Microsoft has announced a voluntary buyout scheme for US employees, confirmed via internal memo to The Register by company sources. Eligibility applies to employees at senior director level or below whose age plus years of employment at Microsoft adds up to 70 or more. Employees with sales incentive plans are excluded. Approximately 7 percent of the workforce is described as potentially eligible — roughly 9,000 employees, according to the report. Microsoft did not respond to The Register with a statement on the buyout scheme.

Experienced workers and quality commitments

The Register notes that voluntary buyout schemes tend to attract employees with enough tenure to qualify and sufficient options to leave elsewhere — typically experienced workers. Windows boss Pavan Davuluri had previously committed to “raise the bar on Windows 11 quality” in response to complaints about frequent out-of-band updates, according to the report, which notes Davuluri did not specify a target level.
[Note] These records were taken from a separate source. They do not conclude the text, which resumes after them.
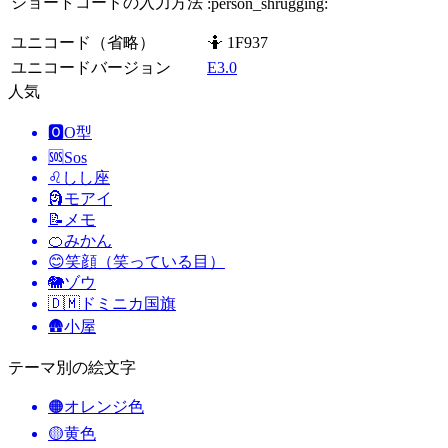
ショートコードの入力方法
:person_shrugging:
ユニコード（省略）
🤷 1F937
ユニコードバージョン
E3.0
人気
🅾️
O型
🆘
Sos
♌
しし座
🗿
モアイ
📝
メモ
🍊
みかん
😊
笑顔（笑っている目）
🐘
ゾウ
🇩🇲
ドミニカ国旗
🛖
小屋
テーマ別の絵文字
🟠
オレンジ色
🟡
黄色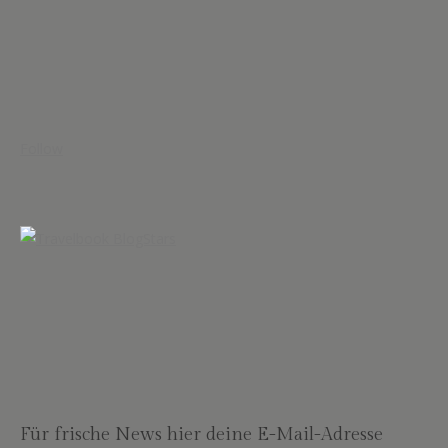
Follow
Für frische News hier deine E-Mail-Adresse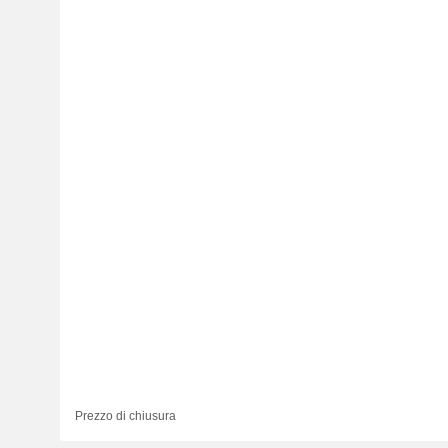
Prezzo di chiusura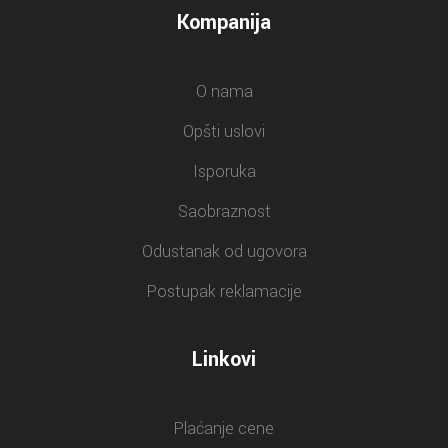
Kompanija
O nama
Opšti uslovi
Isporuka
Saobraznost
Odustanak od ugovora
Postupak reklamacije
Linkovi
Plaćanje cene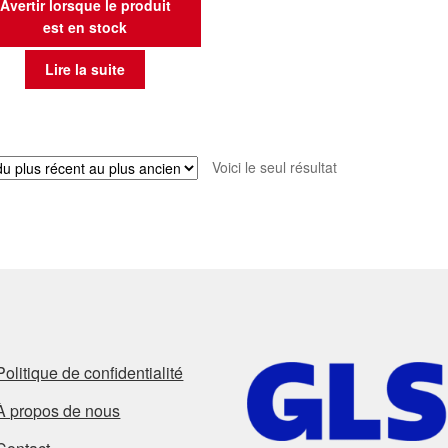
Avertir lorsque le produit
est en stock
Lire la suite
Voici le seul résultat
Politique de confidentialité
À propos de nous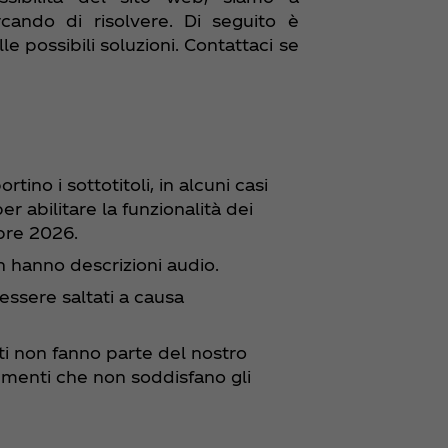
cando di risolvere. Di seguito è
le possibili soluzioni. Contattaci se
ino i sottotitoli, in alcuni casi
er abilitare la funzionalità dei
mbre 2026.
n hanno descrizioni audio.
essere saltati a causa
ti non fanno parte del nostro
menti che non soddisfano gli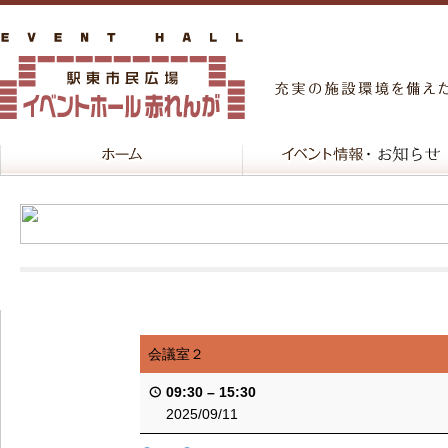
会議室２
09:30
–
15:30
2025/09/11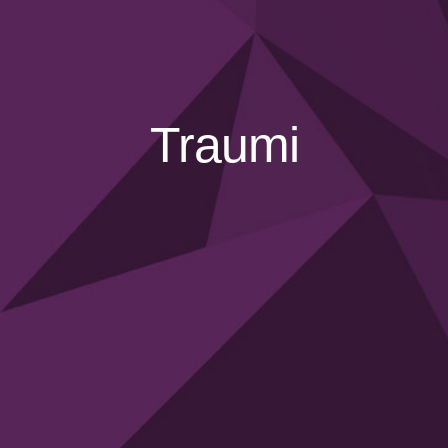
Sviluppo personale
Ansia
Attacchi di panico
Traumi
Depressione
Fobie e Ossessioni
Traumi
Disturbi della personalità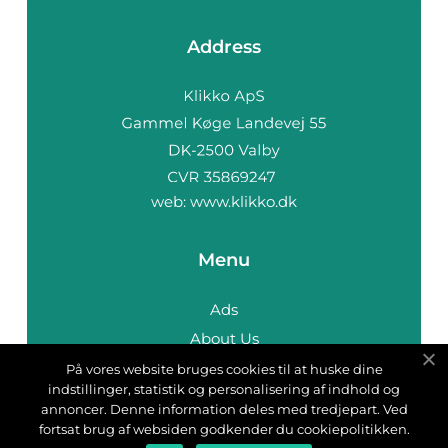
Address
web:
www.klikko.dk
Menu
Ads
About Us
Cookies
På vores website bruges cookies til at huske dine
indstillinger, statistik og personalisering af indhold og
Contact
annoncer. Denne information deles med tredjepart. Ved
Sitemap
fortsat brug af websiden godkender du cookiepolitikken.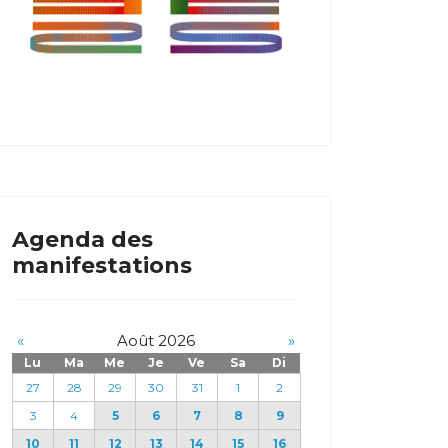
Agenda des
manifestations
«
Août 2026
»
Lu
Ma
Me
Je
Ve
Sa
Di
27
28
29
30
31
1
2
3
4
5
6
7
8
9
10
11
12
13
14
15
16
The buyouts follow workforce reductions at Microsoft. The company cut 9,000 jobs in July 2025, according to the report. At that time, CEO Satya Nadella wrote that the terminations were “weighing heavily on me,” according to The Register.

AI spending and stock performance

AI is not mentioned in the internal memo, according to The Register, despite Microsoft having invested heavily in the technology. Nadella’s compensation for Microsoft’s fiscal 2025 grew to $96.5 million, largely tied to the company’s AI positioning, according to the report. The company’s stock price has fallen by more than 20 percent over the preceding six months, the report states.

The Register draws a comparison to NASA, which reportedly lost many experienced workers during buyouts and terminations in 2025, with consequences for mission continuity. The Register raises the question of whether Microsoft’s experience could follow a similar pattern if departing employees hold roles directly relevant to Windows quality — a question the memo does not address.